▶ [SUPPLIED DATA]:

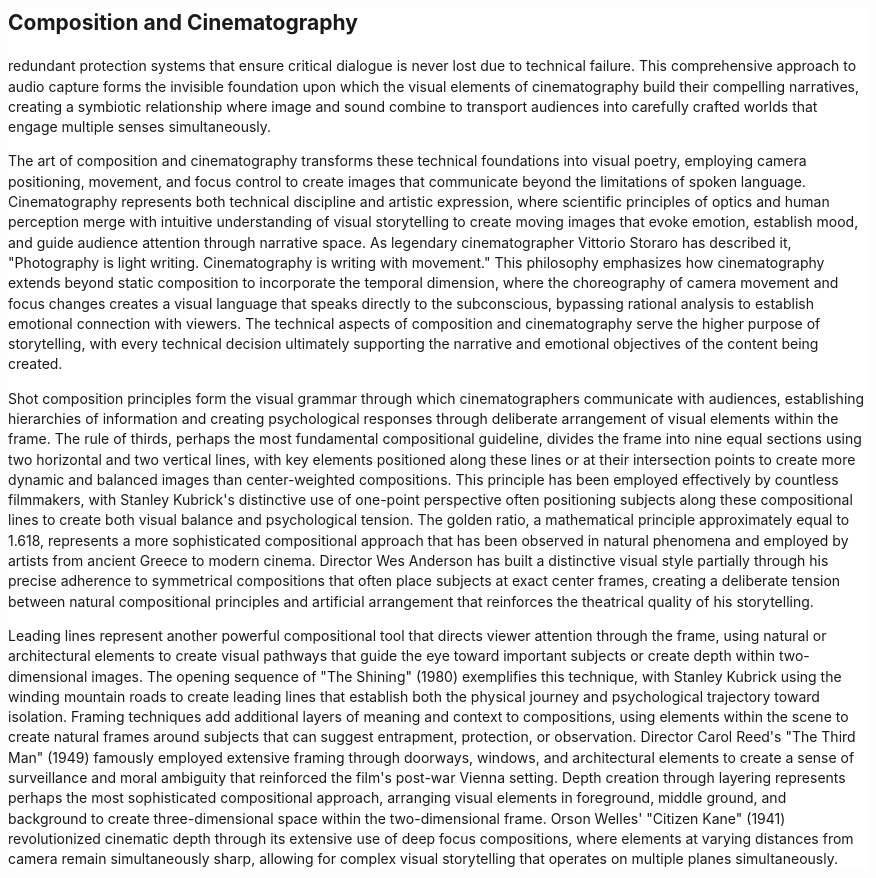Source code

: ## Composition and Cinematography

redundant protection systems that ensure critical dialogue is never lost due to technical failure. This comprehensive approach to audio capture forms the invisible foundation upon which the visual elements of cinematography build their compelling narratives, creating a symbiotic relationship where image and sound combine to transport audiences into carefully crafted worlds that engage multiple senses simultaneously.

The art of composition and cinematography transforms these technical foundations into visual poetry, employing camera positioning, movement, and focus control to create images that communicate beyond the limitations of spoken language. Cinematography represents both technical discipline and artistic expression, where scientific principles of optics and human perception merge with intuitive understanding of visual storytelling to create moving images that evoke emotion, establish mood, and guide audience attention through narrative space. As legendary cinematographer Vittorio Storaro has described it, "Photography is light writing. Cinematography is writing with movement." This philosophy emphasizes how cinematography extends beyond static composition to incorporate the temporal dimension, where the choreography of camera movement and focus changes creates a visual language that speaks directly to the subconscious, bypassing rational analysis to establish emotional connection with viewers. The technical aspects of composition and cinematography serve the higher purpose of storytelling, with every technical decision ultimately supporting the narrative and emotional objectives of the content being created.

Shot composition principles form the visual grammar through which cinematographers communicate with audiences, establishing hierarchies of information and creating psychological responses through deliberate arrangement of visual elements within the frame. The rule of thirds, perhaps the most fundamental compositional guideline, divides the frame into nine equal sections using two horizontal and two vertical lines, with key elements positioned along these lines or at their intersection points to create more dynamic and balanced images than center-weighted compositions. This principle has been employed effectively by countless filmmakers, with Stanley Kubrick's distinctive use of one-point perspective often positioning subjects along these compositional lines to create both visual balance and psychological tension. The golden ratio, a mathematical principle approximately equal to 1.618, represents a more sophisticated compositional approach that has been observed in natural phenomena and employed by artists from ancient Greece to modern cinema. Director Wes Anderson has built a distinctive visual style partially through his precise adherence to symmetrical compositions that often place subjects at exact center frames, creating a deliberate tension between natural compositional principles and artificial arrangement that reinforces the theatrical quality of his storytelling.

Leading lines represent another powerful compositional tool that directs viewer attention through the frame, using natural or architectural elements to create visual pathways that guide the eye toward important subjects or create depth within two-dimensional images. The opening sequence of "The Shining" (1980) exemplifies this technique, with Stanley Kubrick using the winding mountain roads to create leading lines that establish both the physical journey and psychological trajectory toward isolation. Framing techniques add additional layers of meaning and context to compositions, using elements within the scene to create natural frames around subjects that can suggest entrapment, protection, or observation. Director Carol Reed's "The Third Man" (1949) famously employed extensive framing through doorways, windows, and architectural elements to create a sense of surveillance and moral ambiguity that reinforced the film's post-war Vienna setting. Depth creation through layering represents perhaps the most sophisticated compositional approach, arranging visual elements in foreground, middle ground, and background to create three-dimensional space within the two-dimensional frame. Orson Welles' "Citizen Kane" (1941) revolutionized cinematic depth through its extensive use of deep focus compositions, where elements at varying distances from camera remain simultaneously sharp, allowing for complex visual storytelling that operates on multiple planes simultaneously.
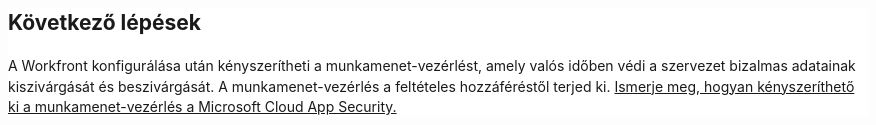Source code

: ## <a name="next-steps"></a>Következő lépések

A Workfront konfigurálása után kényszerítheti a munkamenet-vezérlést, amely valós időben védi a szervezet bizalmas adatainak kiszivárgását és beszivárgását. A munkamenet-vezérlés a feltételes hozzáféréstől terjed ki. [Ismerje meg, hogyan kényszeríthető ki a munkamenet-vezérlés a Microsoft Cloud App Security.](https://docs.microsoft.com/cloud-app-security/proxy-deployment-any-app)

==

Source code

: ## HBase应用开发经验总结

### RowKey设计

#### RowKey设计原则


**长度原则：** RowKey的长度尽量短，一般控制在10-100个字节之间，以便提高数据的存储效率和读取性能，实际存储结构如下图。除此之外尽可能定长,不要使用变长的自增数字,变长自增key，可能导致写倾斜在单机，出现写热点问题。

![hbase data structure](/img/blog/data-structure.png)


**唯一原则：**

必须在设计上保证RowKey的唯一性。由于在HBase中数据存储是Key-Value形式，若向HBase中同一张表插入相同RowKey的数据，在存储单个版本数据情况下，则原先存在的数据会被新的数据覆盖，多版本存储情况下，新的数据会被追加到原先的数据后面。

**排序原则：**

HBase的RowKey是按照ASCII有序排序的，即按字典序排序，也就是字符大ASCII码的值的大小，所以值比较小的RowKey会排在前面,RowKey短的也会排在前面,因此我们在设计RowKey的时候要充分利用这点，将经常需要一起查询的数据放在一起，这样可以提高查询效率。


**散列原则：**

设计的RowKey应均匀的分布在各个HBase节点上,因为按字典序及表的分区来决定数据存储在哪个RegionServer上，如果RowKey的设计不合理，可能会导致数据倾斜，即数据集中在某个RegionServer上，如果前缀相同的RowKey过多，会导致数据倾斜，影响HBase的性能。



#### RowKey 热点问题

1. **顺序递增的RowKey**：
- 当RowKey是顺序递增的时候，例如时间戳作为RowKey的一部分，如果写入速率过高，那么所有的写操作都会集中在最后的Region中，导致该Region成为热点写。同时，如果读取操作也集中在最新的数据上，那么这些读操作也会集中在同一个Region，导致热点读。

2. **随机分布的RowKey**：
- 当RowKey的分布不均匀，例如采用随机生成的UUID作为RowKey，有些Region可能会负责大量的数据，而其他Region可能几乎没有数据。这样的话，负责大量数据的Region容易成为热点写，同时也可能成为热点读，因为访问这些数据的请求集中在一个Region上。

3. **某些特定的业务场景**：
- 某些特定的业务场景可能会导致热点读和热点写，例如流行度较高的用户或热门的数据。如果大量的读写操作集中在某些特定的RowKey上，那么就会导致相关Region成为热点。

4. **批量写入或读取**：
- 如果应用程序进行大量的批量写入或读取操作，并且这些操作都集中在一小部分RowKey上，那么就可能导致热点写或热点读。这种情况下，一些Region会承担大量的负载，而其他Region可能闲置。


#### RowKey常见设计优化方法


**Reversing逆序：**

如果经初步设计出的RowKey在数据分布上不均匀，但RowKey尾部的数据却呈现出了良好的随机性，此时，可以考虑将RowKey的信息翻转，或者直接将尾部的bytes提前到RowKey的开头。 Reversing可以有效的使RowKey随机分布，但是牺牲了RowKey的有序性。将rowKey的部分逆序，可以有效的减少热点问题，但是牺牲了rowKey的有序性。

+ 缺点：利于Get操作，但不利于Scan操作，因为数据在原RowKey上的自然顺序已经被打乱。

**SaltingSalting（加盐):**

--

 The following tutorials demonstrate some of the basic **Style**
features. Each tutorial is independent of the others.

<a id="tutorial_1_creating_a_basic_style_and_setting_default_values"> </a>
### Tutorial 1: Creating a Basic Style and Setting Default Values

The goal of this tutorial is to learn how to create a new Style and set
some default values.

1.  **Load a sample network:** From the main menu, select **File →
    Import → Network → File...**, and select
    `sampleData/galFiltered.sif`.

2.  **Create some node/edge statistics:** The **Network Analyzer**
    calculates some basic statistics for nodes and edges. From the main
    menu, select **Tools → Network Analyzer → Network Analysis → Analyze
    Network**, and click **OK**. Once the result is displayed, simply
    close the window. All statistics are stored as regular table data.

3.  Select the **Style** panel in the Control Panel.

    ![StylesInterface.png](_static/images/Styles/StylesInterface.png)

▶ [EXERCISE GOAL]: Copy the lines starting with the line that contains "## Composition and Cinematography" and going on through the line that contains "redundant protection systems", replacing "foundation" with "groundwork" and leaving everything else unchanged.

▶ [TASK OUTPUT]:
: ## Composition and Cinematography

redundant protection systems that ensure critical dialogue is never lost due to technical failure. This comprehensive approach to audio capture forms the invisible groundwork upon which the visual elements of cinematography build their compelling narratives, creating a symbiotic relationship where image and sound combine to transport audiences into carefully crafted worlds that engage multiple senses simultaneously.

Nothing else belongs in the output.